Task prompt —
Every line of the entries with the word "Monitor" in it should be shown.

Data for the task: Begin

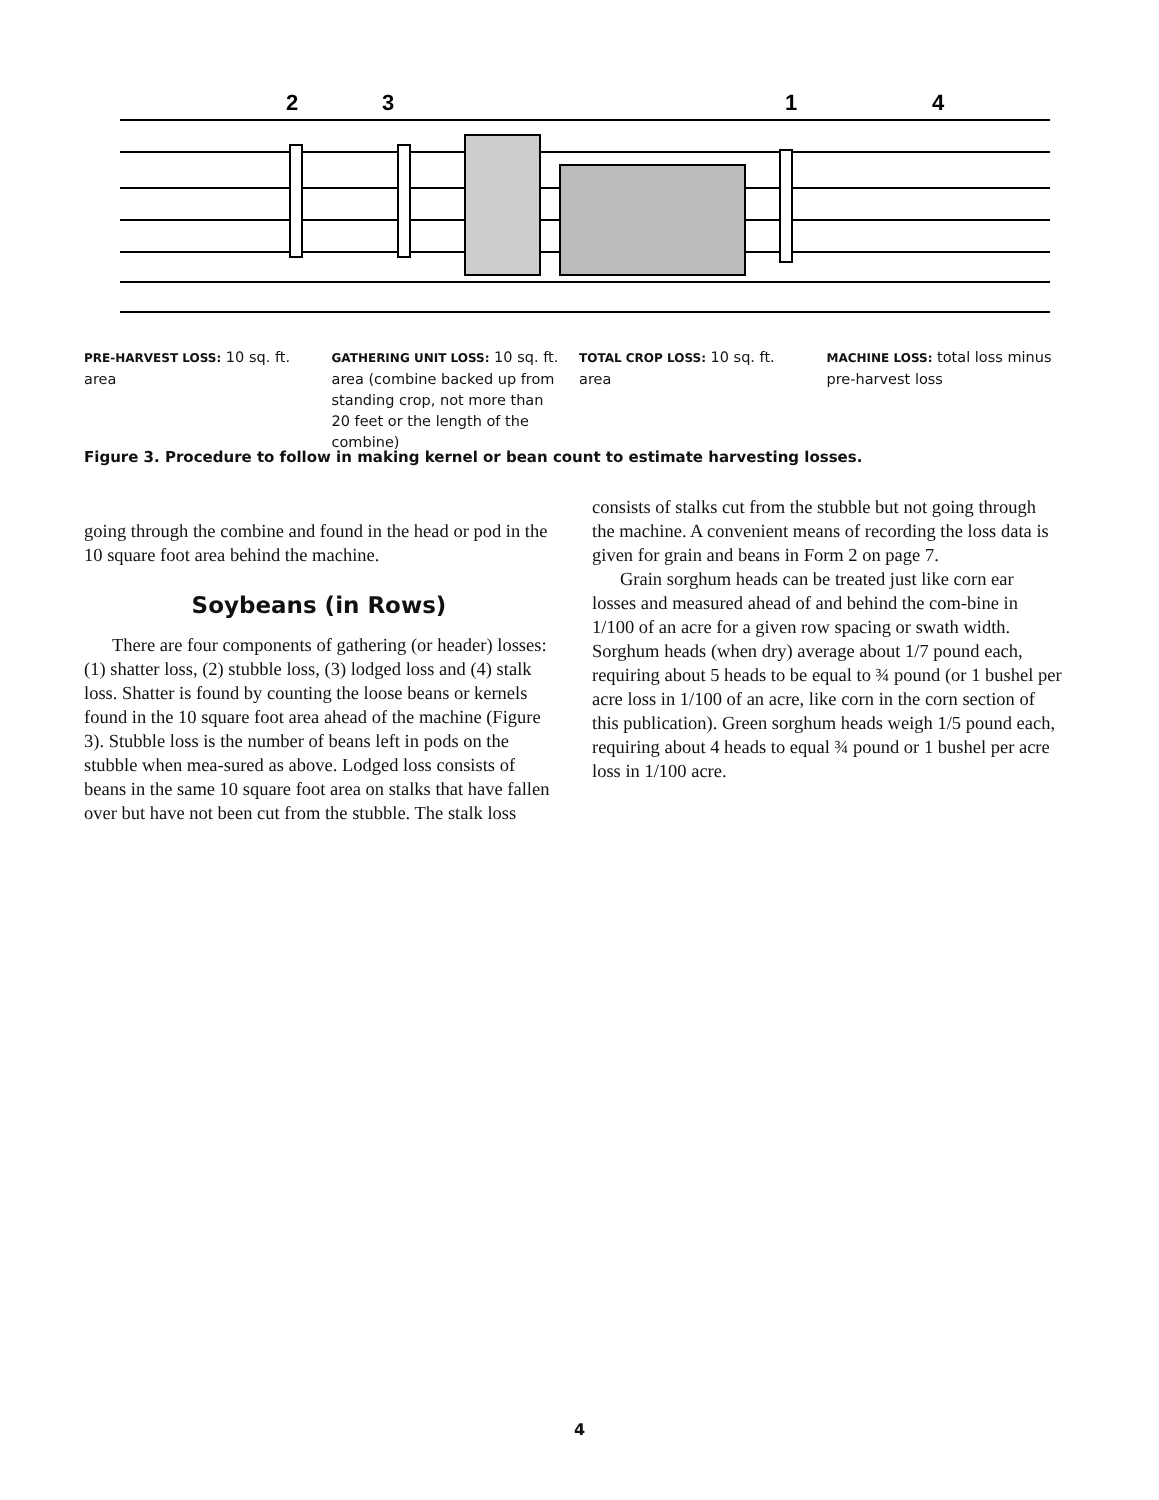2
3
1
4
PRE-HARVEST LOSS: 10 sq. ft. area
GATHERING UNIT LOSS: 10 sq. ft. area (combine backed up from standing crop, not more than 20 feet or the length of the combine)
TOTAL CROP LOSS: 10 sq. ft. area
MACHINE LOSS: total loss minus pre-harvest loss
Figure 3. Procedure to follow in making kernel or bean count to estimate harvesting losses.
going through the combine and found in the head or pod in the 10 square foot area behind the machine.
Soybeans (in Rows)
There are four components of gathering (or header) losses: (1) shatter loss, (2) stubble loss, (3) lodged loss and (4) stalk loss. Shatter is found by counting the loose beans or kernels found in the 10 square foot area ahead of the machine (Figure 3). Stubble loss is the number of beans left in pods on the stubble when mea-sured as above. Lodged loss consists of beans in the same 10 square foot area on stalks that have fallen over but have not been cut from the stubble. The stalk loss
consists of stalks cut from the stubble but not going through the machine. A convenient means of recording the loss data is given for grain and beans in Form 2 on page 7.
Grain sorghum heads can be treated just like corn ear losses and measured ahead of and behind the com-bine in 1/100 of an acre for a given row spacing or swath width. Sorghum heads (when dry) average about 1/7 pound each, requiring about 5 heads to be equal to ¾ pound (or 1 bushel per acre loss in 1/100 of an acre, like corn in the corn section of this publication). Green sorghum heads weigh 1/5 pound each, requiring about 4 heads to equal ¾ pound or 1 bushel per acre loss in 1/100 acre.
4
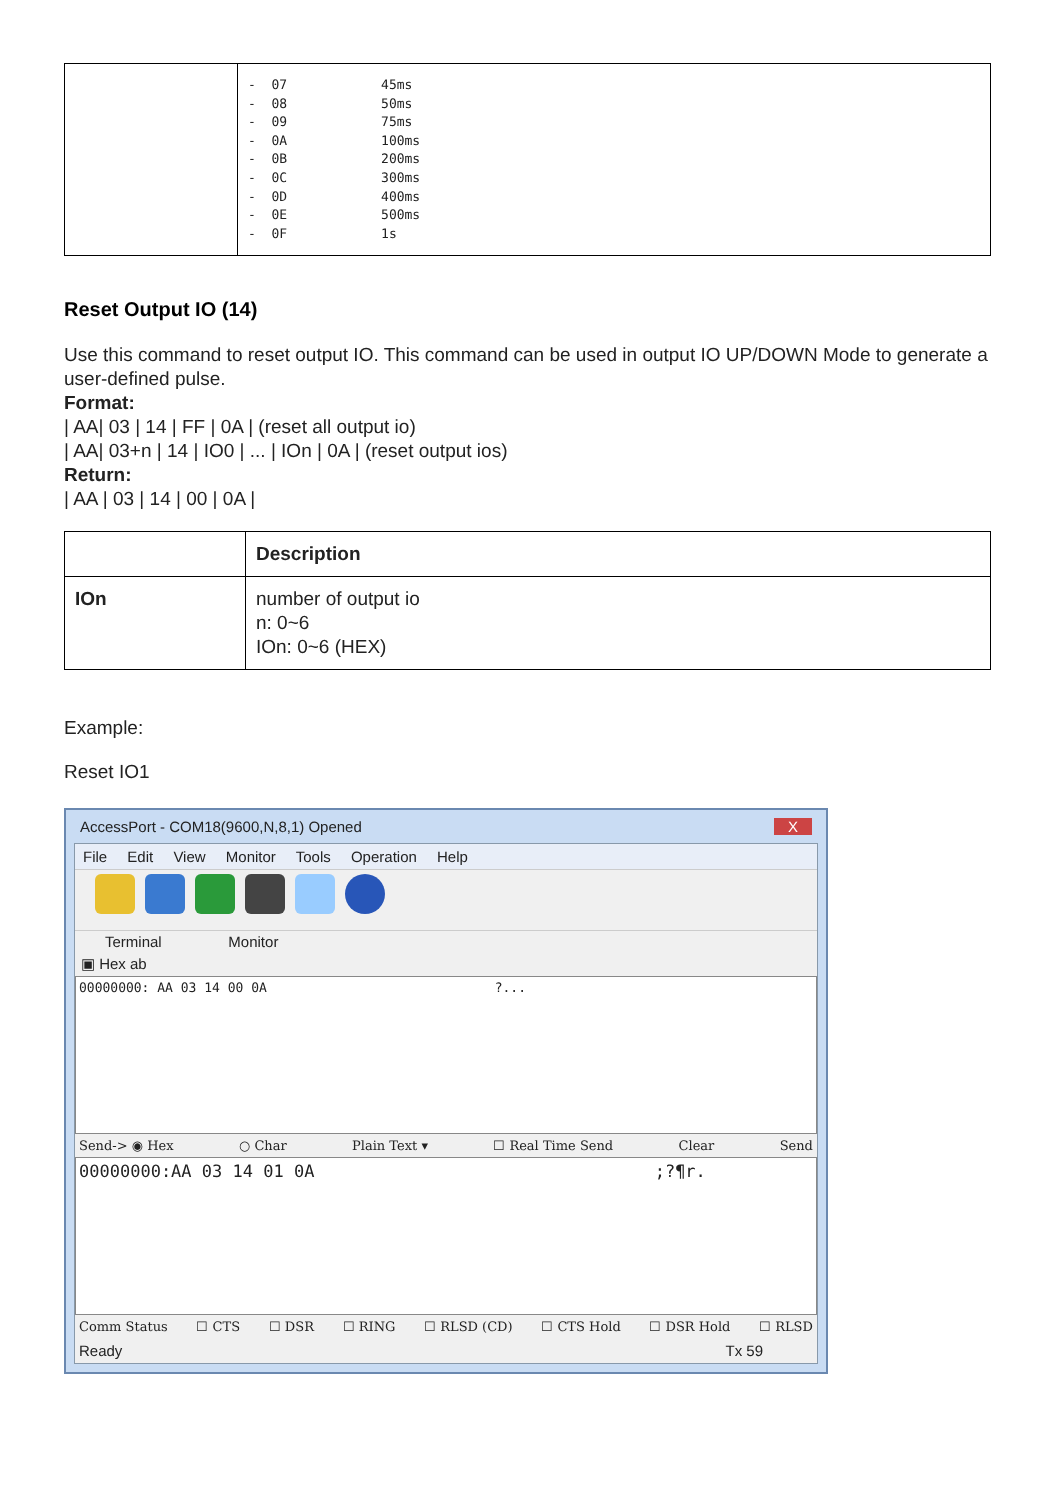| | - 07 45ms - 08 50ms - 09 75ms - 0A 100ms - 0B 200ms - 0C 300ms - 0D 400ms - 0E 500ms - 0F 1s |
Reset Output IO (14)
Use this command to reset output IO. This command can be used in output IO UP/DOWN Mode to generate a user-defined pulse.
Format:
| AA| 03 | 14 | FF | 0A | (reset all output io)
| AA| 03+n | 14 | IO0 | ... | IOn | 0A | (reset output ios)
Return:
| AA | 03 | 14 | 00 | 0A |
| | Description |
| --- | --- |
| IOn | number of output io n: 0~6 IOn: 0~6 (HEX) |
Example:
Reset IO1
AccessPort - COM18(9600,N,8,1) Opened X
File Edit View Monitor Tools Operation Help
Terminal Monitor
▣ Hex ab
00000000: AA 03 14 00 0A ?...
Send-> ◉ Hex ○ Char Plain Text ▾ ☐ Real Time Send Clear Send
00000000:AA 03 14 01 0A ;?¶r.
Comm Status ☐ CTS ☐ DSR ☐ RING ☐ RLSD (CD) ☐ CTS Hold ☐ DSR Hold ☐ RLSD
Ready Tx 59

Data for the task: End

Answer to this problem —
File Edit View Monitor Tools Operation Help
Terminal Monitor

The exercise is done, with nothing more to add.